▶ _Conjunto de tarefas_
A: Copie do trecho de origem a parte que começa em "Mas há áreas" e vai até "obra do juiz.", incluindo essas palavras.
B: Segundo o trecho de origem, quais são os três componentes do tripé que forma o direito?

▶ _Trecho de origem_
Mas o juiz não pode criar direito do nada, da sua própria cabeça, seguindo suas convicções e crenças pessoais. Afinal, vivemos num Estado Democrático de Direito e o juiz deve decidir de acordo com a lei, interpretada pela jurisprudência, à luz da doutrina. O direito é um tripé: lei + doutrina + jurisprudência.
Mas há áreas do direito em que o juiz cria mais do que em outras.
A doutrina e os pensadores do direito, de modo geral, não atribuem grande relevância à necessidade de se estabelecerem critérios para se saber em que circunstâncias a evolução ou a adaptação do direito – alteração do entendimento de conceitos e teorias jurídicas, que ocorrem com o passar do tempo – deve ocorrer no plano do direito positivo ou seja por obra do Poder Legislativo, ou por obra do juiz.
Este tema é delicado e se tem revelado extremamente resistente ao tratamento sistemático.

▶ _Dados fornecidos_
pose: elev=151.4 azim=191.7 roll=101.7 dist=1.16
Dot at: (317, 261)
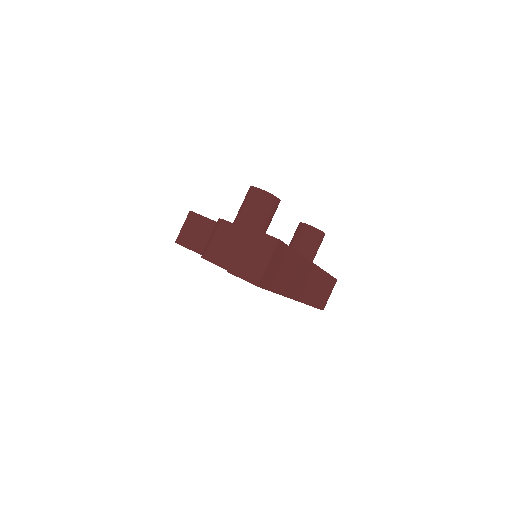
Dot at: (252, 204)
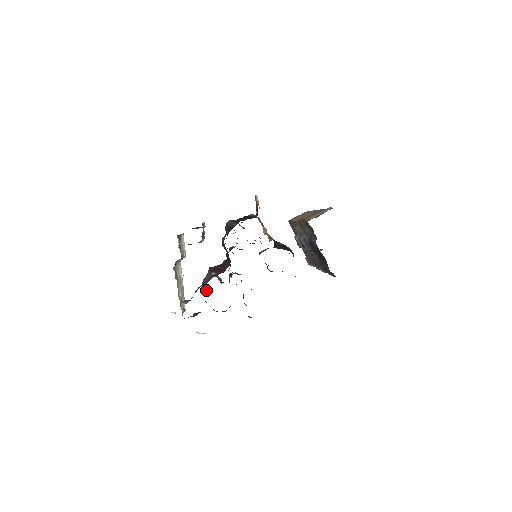
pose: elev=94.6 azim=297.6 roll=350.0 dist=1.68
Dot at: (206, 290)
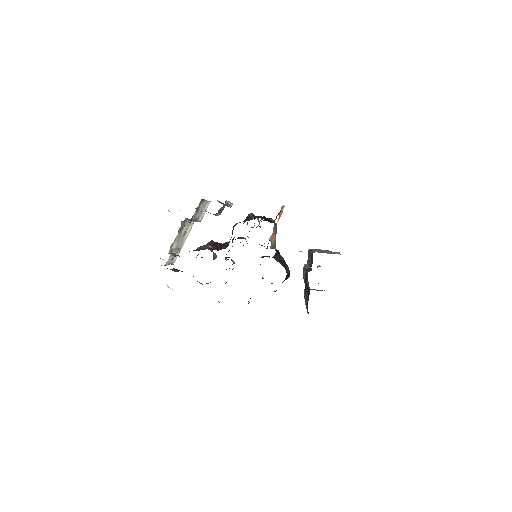
Dot at: occluded
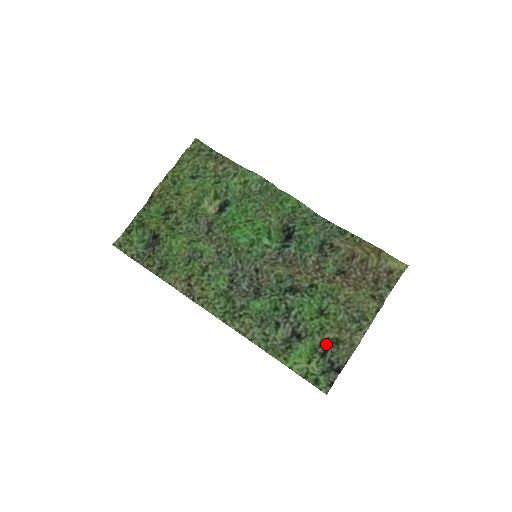
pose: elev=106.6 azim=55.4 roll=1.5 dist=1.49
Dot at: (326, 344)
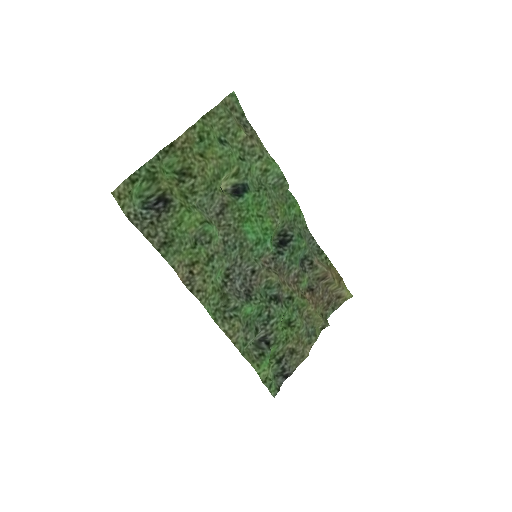
Dot at: (284, 352)
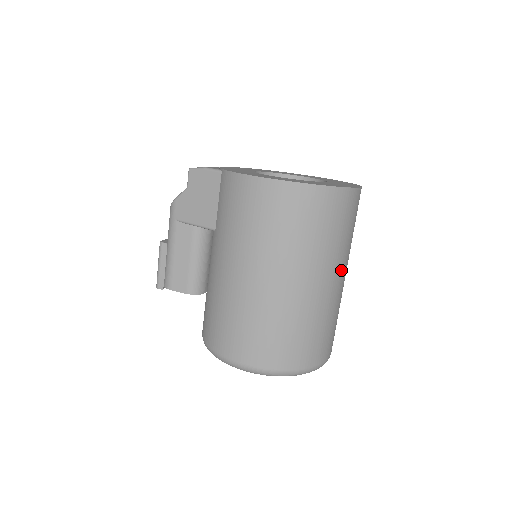
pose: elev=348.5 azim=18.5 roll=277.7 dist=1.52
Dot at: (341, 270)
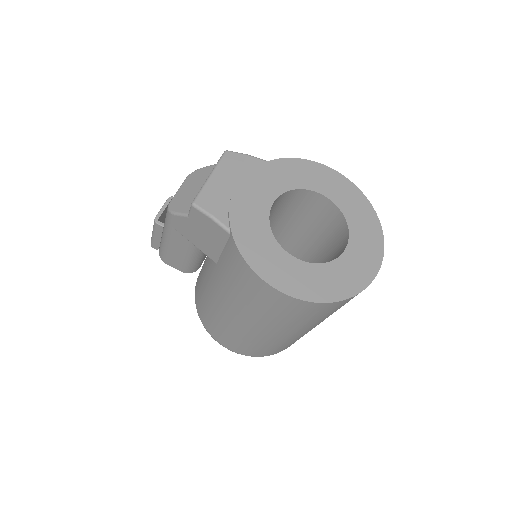
Dot at: occluded
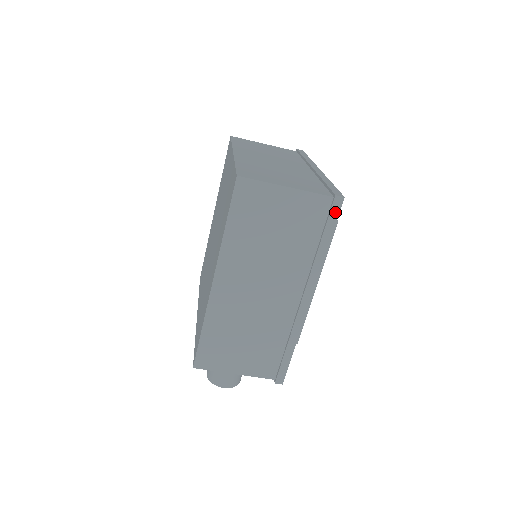
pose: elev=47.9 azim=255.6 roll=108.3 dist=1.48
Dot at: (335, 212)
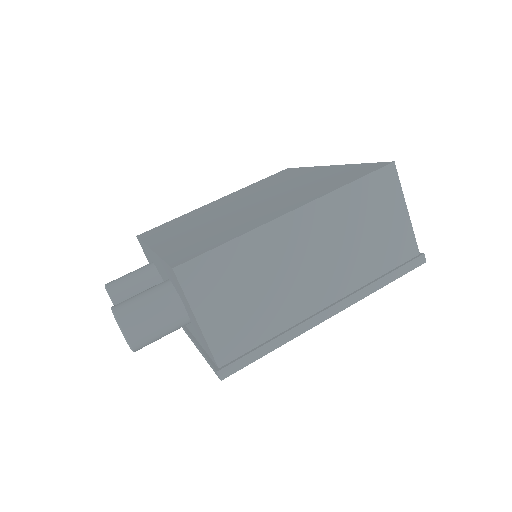
Dot at: (413, 265)
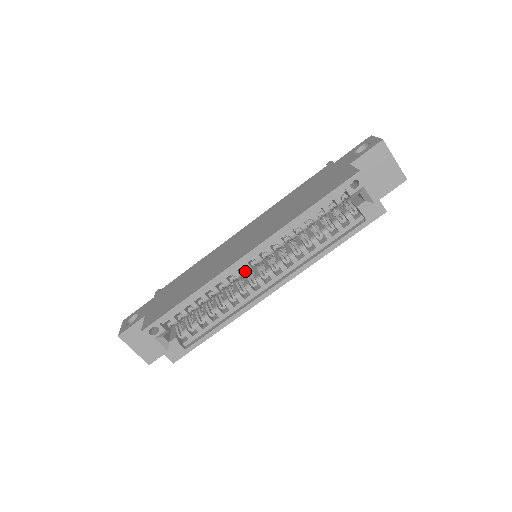
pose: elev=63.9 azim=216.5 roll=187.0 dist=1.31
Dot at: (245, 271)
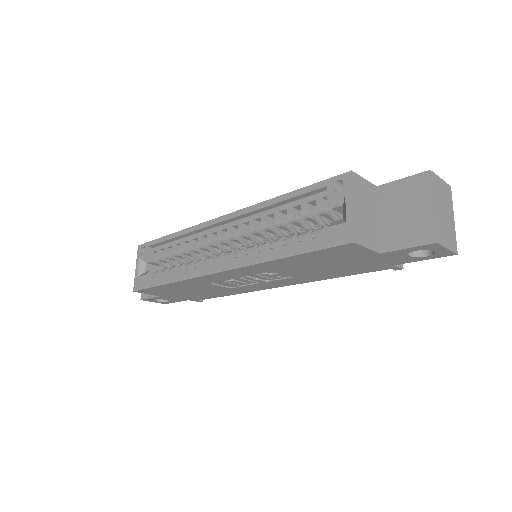
Dot at: (217, 241)
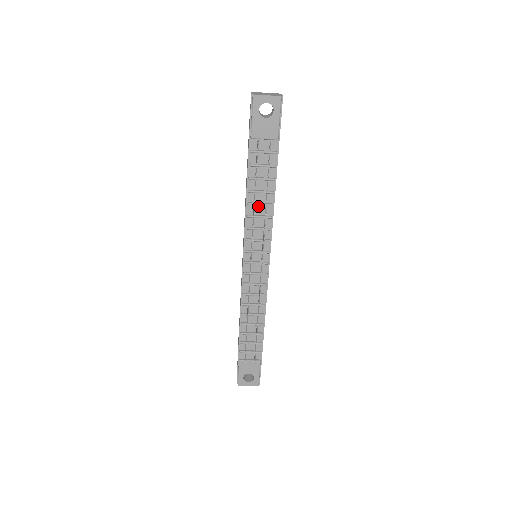
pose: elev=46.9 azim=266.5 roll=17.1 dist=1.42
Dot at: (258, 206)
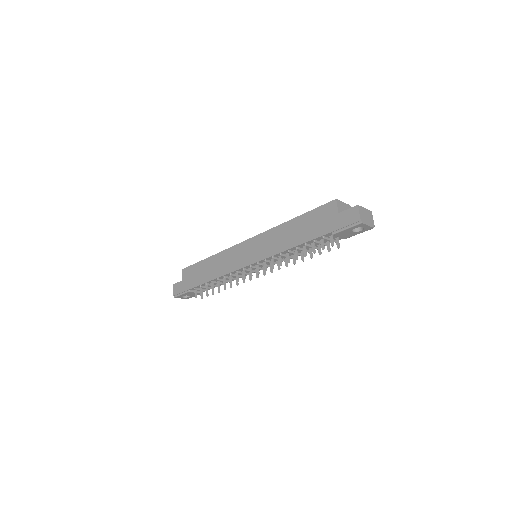
Dot at: (292, 252)
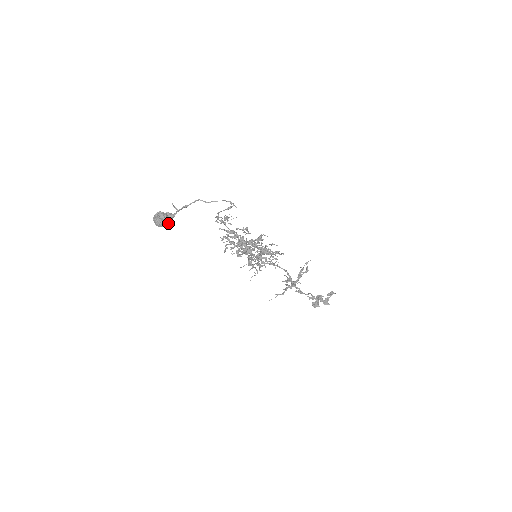
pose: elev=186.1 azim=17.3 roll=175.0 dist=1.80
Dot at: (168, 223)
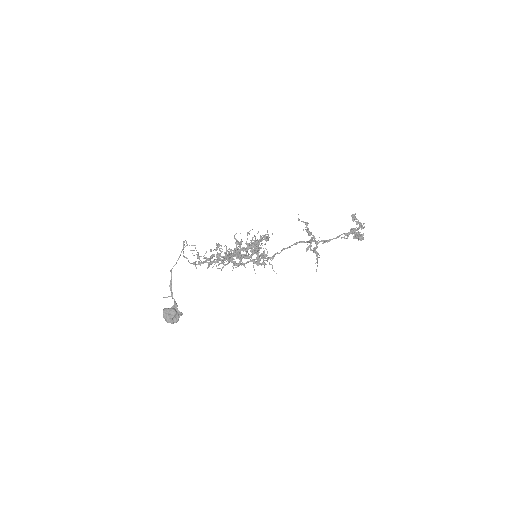
Dot at: (180, 314)
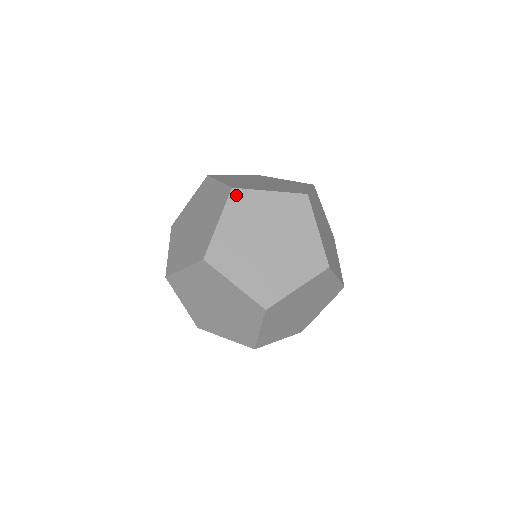
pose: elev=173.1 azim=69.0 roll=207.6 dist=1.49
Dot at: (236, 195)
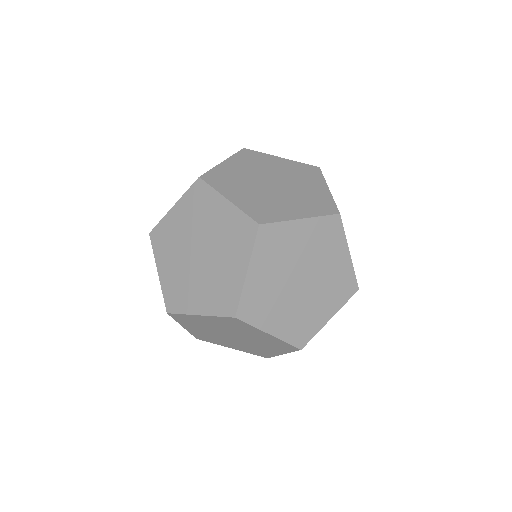
Dot at: (175, 317)
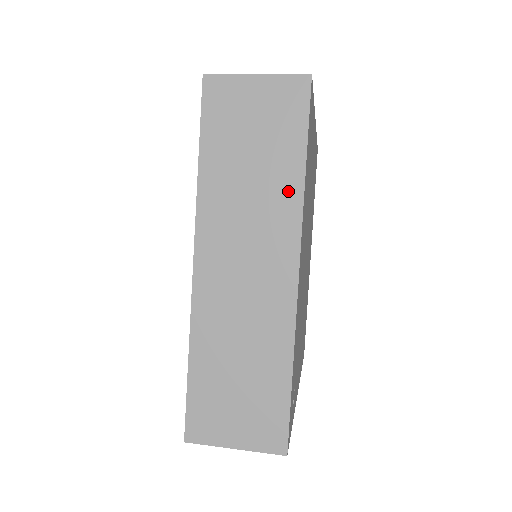
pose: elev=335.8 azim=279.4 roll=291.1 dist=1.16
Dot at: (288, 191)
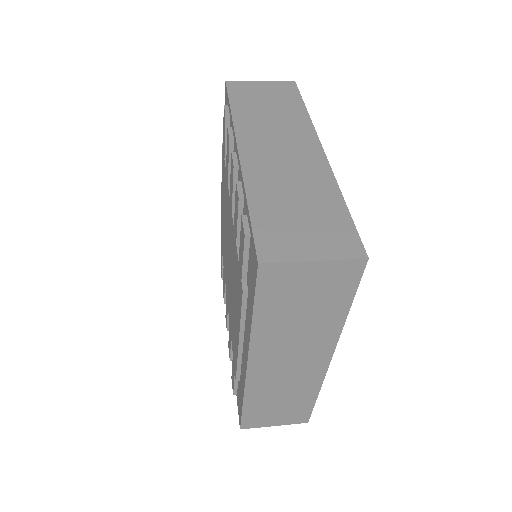
Dot at: (331, 326)
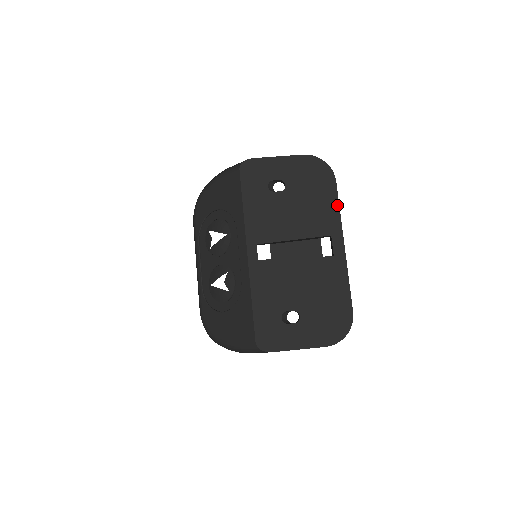
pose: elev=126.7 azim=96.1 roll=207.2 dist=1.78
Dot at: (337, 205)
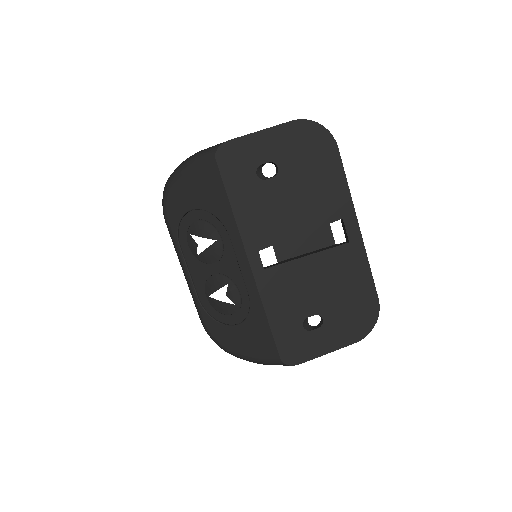
Dot at: (344, 179)
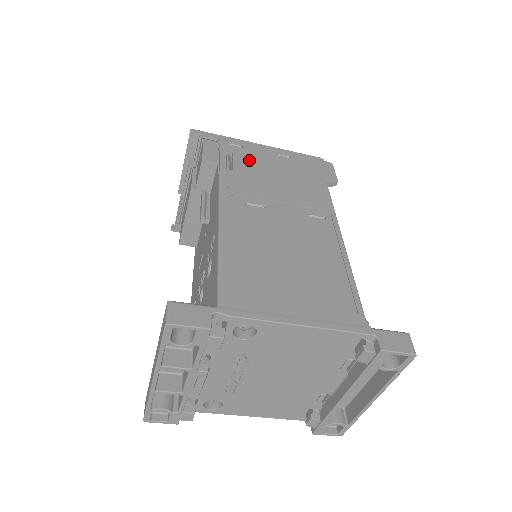
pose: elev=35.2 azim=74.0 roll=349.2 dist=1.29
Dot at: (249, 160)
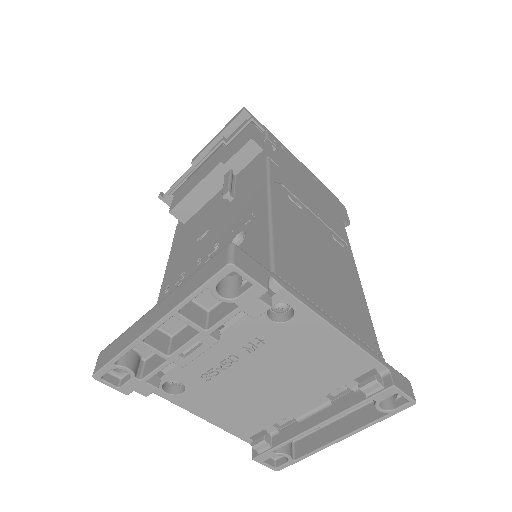
Dot at: (289, 163)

▶ _As respostas_
A:
Mas há áreas do direito em que o juiz cria mais do que em outras.
A doutrina e os pensadores do direito, de modo geral, não atribuem grande relevância à necessidade de se estabelecerem critérios para se saber em que circunstâncias a evolução ou a adaptação do direito – alteração do entendimento de conceitos e teorias jurídicas, que ocorrem com o passar do tempo – deve ocorrer no plano do direito positivo ou seja por obra do Poder Legislativo, ou por obra do juiz.

B: Lei, doutrina e jurisprudência.